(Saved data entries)
Start of Block

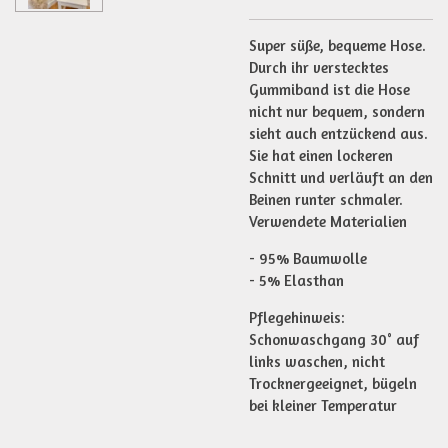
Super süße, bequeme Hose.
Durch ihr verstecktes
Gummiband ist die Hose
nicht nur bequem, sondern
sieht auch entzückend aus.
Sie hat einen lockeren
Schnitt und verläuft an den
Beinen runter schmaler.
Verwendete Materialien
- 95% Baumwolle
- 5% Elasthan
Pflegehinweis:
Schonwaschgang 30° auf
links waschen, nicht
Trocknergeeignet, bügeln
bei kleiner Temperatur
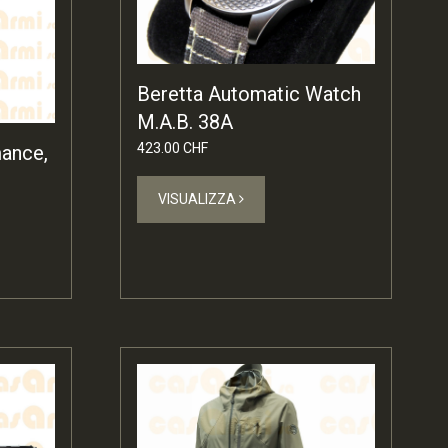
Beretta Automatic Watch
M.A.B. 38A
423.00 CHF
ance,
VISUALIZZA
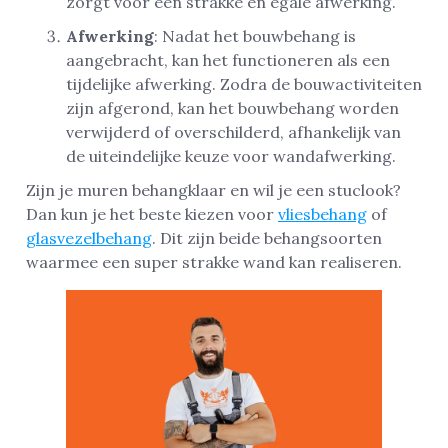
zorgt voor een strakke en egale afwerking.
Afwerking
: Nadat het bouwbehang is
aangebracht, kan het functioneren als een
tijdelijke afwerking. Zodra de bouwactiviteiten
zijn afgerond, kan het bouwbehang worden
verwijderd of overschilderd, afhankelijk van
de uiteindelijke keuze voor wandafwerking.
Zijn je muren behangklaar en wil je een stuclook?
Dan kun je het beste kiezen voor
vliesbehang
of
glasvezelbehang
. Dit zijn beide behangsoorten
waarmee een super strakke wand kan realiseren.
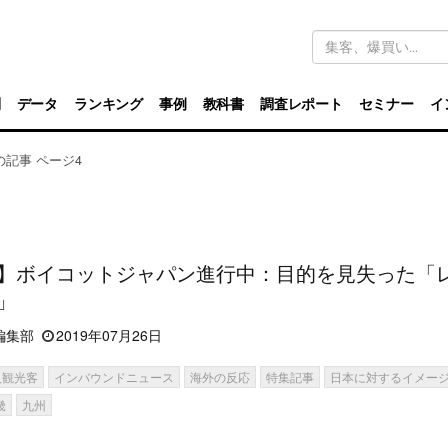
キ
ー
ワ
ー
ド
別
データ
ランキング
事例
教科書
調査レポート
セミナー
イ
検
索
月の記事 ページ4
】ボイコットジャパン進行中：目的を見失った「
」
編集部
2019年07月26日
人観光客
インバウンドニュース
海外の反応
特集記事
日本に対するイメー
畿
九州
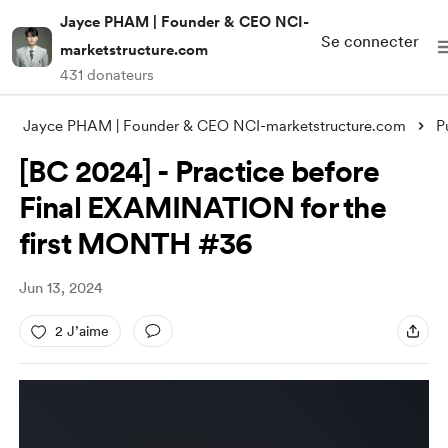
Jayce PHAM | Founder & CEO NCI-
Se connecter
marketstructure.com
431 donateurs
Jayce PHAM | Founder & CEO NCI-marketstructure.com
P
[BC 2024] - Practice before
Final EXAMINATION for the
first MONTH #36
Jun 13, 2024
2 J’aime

End of Block
Start of Block

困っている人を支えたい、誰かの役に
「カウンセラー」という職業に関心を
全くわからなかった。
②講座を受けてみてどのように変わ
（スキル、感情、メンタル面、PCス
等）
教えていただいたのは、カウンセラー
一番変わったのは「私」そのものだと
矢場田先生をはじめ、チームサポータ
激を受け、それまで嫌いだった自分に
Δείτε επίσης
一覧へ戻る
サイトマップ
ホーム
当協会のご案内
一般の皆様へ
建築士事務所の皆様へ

End of Block

Your instructions: List the lines of the entries that include "Hose".

Exercise output:
Super süße, bequeme Hose.
Gummiband ist die Hose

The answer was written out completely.